Recoil and Cabaret Voltaire


Since it was announced this week that Cabaret Voltaire will release a new album in November, here’s a short Cabs-related film that used to be impossible to see. A Sheffield art student, Nick Allday, made Recoil in 1981 as part of his course work, and managed to persuade Cabaret Voltaire to create a soundtrack:

The concept originated with raw material of video feedback and some sparse nuclear bomb footage available at the time. The idea was to represent in abstract form the cruel chaotic dysfunctional nature of the human condition with all its potential for self destruction. It was conceived as a manifestation of wretched anger, fury, and regret. (more)

Very typical of the early 1980s, in other words. The film was mentioned in a few of the group’s interviews around this time, and was also screened before some of their performances, but it otherwise remained a mystery until the footage was rediscovered and restored a few years ago. The copy of Recoil at Vimeo was uploaded by the organiser of the Gofundme launched to pay for the restoration, revealing music that sounds like an outtake from Red Mecca. (According to the post linked above this was mostly the work of Stephen Mallinder rather than the group as a whole.) And having written about Last and First Men a couple of days ago, it’s worth mentioning that Chris Watson, who was still a member of Cabaret Voltaire in 1981, recorded the natural sounds for Jóhann Jóhannsson’s film.

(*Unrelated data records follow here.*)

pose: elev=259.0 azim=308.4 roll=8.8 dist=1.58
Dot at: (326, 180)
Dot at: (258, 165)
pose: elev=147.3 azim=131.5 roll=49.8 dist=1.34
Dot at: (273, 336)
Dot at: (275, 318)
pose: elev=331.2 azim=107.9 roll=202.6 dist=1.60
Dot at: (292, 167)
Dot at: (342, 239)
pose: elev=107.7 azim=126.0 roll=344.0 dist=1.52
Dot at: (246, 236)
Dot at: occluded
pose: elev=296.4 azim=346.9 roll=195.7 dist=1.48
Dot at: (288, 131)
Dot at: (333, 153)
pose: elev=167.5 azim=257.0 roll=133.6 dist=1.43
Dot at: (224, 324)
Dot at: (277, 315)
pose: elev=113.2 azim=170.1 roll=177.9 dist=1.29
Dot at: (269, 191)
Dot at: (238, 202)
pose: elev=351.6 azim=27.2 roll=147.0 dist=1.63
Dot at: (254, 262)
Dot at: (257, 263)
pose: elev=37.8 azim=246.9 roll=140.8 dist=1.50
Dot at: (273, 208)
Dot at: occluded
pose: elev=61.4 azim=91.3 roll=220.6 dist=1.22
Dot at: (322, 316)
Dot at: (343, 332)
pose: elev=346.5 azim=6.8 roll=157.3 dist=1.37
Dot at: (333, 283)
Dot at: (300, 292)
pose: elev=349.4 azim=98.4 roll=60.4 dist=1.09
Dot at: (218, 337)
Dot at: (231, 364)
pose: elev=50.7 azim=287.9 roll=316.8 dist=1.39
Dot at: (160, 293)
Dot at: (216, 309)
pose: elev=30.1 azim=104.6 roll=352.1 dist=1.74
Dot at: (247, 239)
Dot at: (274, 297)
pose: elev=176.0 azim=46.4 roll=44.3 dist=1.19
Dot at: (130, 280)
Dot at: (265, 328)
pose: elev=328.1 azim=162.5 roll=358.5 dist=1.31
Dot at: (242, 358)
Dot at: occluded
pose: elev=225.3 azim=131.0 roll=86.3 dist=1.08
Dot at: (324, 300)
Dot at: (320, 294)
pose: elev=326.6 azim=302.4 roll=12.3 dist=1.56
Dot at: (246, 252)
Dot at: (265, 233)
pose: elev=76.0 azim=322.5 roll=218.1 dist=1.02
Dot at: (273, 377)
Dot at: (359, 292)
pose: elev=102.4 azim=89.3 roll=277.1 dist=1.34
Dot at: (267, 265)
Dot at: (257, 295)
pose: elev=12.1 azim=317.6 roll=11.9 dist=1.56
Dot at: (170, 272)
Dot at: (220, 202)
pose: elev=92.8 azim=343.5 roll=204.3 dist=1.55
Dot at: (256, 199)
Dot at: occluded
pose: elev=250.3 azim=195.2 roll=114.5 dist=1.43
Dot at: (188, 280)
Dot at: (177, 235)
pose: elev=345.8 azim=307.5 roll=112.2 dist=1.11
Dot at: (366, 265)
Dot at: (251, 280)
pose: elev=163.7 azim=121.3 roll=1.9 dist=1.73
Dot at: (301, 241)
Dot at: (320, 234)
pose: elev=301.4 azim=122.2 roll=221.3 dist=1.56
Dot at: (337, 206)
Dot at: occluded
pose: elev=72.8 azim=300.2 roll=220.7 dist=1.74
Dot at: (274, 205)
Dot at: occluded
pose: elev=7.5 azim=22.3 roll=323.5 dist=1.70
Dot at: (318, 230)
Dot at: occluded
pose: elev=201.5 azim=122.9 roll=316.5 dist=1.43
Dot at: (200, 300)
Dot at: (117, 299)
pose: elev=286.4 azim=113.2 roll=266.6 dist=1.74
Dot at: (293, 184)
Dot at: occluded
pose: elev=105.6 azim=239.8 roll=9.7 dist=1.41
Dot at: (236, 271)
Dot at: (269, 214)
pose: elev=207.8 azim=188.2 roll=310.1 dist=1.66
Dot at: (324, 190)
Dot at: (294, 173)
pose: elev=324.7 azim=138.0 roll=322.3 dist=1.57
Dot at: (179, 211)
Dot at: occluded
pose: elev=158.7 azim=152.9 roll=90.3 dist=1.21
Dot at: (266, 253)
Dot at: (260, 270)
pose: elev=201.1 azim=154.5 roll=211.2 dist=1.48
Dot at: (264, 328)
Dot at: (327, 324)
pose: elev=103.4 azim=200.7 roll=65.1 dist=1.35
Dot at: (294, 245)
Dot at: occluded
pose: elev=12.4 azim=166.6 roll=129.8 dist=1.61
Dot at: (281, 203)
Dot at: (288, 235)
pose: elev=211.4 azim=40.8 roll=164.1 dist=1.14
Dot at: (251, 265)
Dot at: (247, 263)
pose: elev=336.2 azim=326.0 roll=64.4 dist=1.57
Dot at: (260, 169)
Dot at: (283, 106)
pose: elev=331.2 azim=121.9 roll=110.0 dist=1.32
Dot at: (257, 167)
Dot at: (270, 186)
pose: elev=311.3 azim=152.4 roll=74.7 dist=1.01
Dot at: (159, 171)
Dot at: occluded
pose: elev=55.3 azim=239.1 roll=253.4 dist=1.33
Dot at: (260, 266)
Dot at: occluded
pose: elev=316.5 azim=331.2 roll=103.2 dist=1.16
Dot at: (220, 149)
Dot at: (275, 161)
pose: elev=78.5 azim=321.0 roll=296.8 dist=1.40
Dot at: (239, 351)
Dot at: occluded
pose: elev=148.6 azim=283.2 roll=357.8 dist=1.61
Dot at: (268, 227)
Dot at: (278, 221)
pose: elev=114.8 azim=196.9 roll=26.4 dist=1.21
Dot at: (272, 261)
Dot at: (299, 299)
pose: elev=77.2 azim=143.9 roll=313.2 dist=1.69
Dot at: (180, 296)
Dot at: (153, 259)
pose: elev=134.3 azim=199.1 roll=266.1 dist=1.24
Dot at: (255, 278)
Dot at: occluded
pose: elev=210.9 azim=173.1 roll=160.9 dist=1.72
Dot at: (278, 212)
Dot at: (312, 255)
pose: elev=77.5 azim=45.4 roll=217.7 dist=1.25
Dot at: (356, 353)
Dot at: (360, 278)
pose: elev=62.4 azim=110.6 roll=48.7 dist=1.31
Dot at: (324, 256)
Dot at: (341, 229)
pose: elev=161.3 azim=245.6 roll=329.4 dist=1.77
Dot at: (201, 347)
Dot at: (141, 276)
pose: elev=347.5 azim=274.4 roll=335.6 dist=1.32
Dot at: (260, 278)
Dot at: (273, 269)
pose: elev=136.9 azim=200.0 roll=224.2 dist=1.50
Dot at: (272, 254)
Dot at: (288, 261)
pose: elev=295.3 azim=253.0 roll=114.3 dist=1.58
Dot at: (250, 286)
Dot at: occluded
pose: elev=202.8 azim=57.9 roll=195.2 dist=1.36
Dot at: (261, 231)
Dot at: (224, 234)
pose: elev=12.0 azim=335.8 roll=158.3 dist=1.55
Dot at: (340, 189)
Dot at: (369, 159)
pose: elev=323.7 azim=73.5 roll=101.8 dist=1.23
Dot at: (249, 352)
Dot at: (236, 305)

As to the forthcoming album, Shadow Of Fear, I’m not the only person who finds everything credited to the group since Plasticity (1992) to be barely distinguishable from many of Richard Kirk’s solo works. Stephen Mallinder seems to be present in name only on these albums which makes you wonder what there is about a CV release that differs from a Kirk release, especially when the preview track, Vasto, sounds like more of the same. The real shadow of fear is the worry that a worthwhile project is being perpetuated for no good reason.

Previously on { feuilleton }
Pow-Wow by Stephen Mallinder
TV Wipeout revisited
Doublevision Presents Cabaret Voltaire
Just the ticket: Cabaret Voltaire
European Rendezvous by CTI
TV Wipeout
Seven Songs by 23 Skidoo
Elemental 7 by CTI
The Crackdown by Cabaret Voltaire
Neville Brody and Fetish Records

5 thoughts on “Recoil and Cabaret Voltaire”

  1. Just my personal view, obviously, but I’d go further than that. For me, they’ve been treading water since Watson left. With many years’ hindsight, he seems to have embodied what for me constituted their essence.

  2. PS – Apparently latter-day CV is just Richard H Kirk, which I didn’t know till just now, so there you go.

  3. I wouldn’t call the work of the Virgin-era group “treading water”, especially the Crackdown 12-inch. I started to lose interest when they moved to Parlophone and the edges got smoothed from their sound and their attitude.

    I think Body And Soul was the last CV album that Mallinder appeared on. Subsequent albums have been credited to “Kirk/Mallinder” but I think that may be more to do with having rights to the name than any creative input. As I said above, if Kirk is Cabaret Voltaire, and the music sounds no different to so many of his solo albums then what’s the point?

  4. It should be noted that the organizer of the crowdfunding project to restore & release this short movie (Nik Allday/Sam Spruce himself) ripped off all kind contributors for the project and didn’t release it at all, keeping the money he collected, and didn’t even share the movie to anyone or care to give any explanation. This copy uploaded to Vimeo leaked from one of the contributors who helped him restoring it, it has been uploaded to many sites since then, although Allday keeps deleting it when he finds out. The name of the Vimeo uploader is obviously a joke.